Jet aircraft produce jet trails that can be useful in reading upper wind data. Docweather tells how to read these harbingers in a free version of a previously published popular members article.

The presence of jet aircraft in the upper atmosphere can be used as an indicator of the currents and flow patterns of the upper air. The exhaust of jet planes puts water vapor, aerosol hydrocarbon particulates and sulfur compounds in the upper air. These particles serve as the foundation for cloud building near 30,000 ft. In nature, microcrystalline salt crystals formed by breaking ocean waves as well as volcanic dust and other particulates are driven aloft by updrafts. These minute particles serve as the most common source of what are known as ice nuclei. Ice nuclei are an earth element in a super-cooled area of the atmosphere. Microscopic water droplets is attracted to the surface of the particles where it freezes, forming nuclei for raindrop formation. As the microscopic nuclei gather moisture on their surfaces they grow larger and heavier and turn into microscopic frozen water droplets. As the frozen droplets grow they fall through the atmosphere and attract more droplets. These droplets freeze together in clusters and the nuclei grow still larger and heavier.

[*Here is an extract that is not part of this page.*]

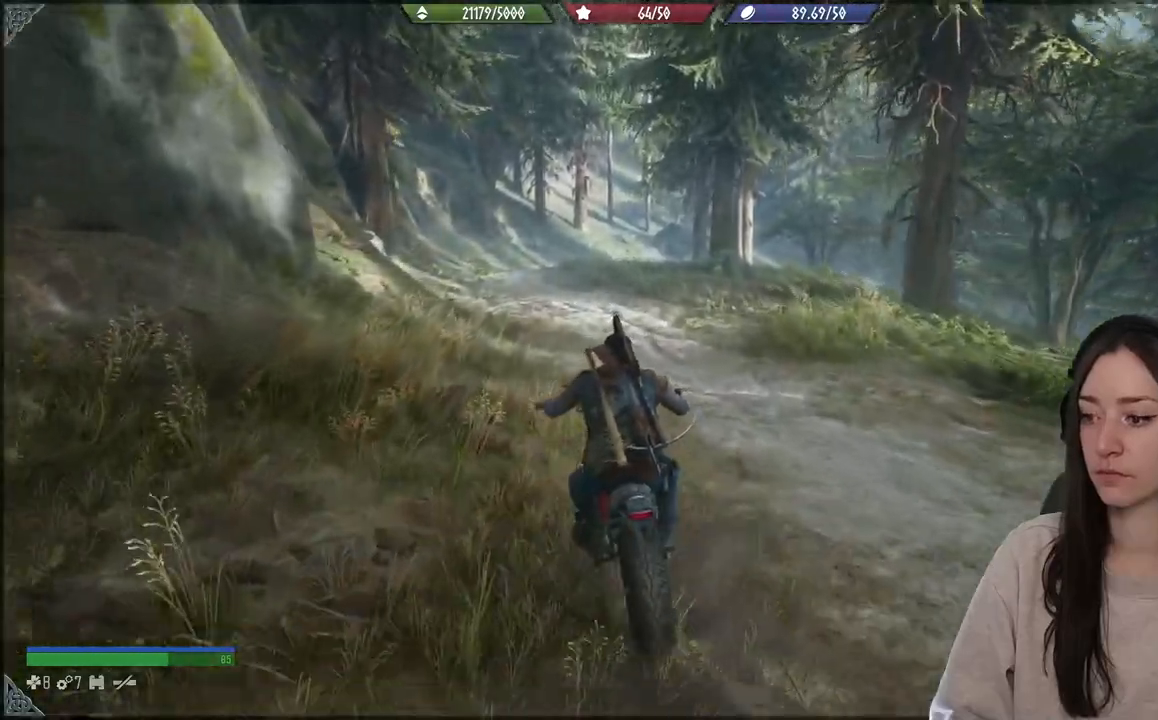
{"buttons": [], "left_stick": "center", "right_stick": "center", "events": [[67, "R2", "up"], [250, "left_stick", "left"], [383, "left_stick", "center"]]}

Through this process, the growing ice crystal eventually becomes so large that it falls farther down into a much warmer area of the atmosphere. It then melts and becomes the basis for rain. This is the shortened version of a universal process by which raindrops form and fall from clouds. Most rain starts out as microscopic ice crystals that are formed around a seed of some form of particulate earth. We will return to this idea at the end of this article for some interesting considerations.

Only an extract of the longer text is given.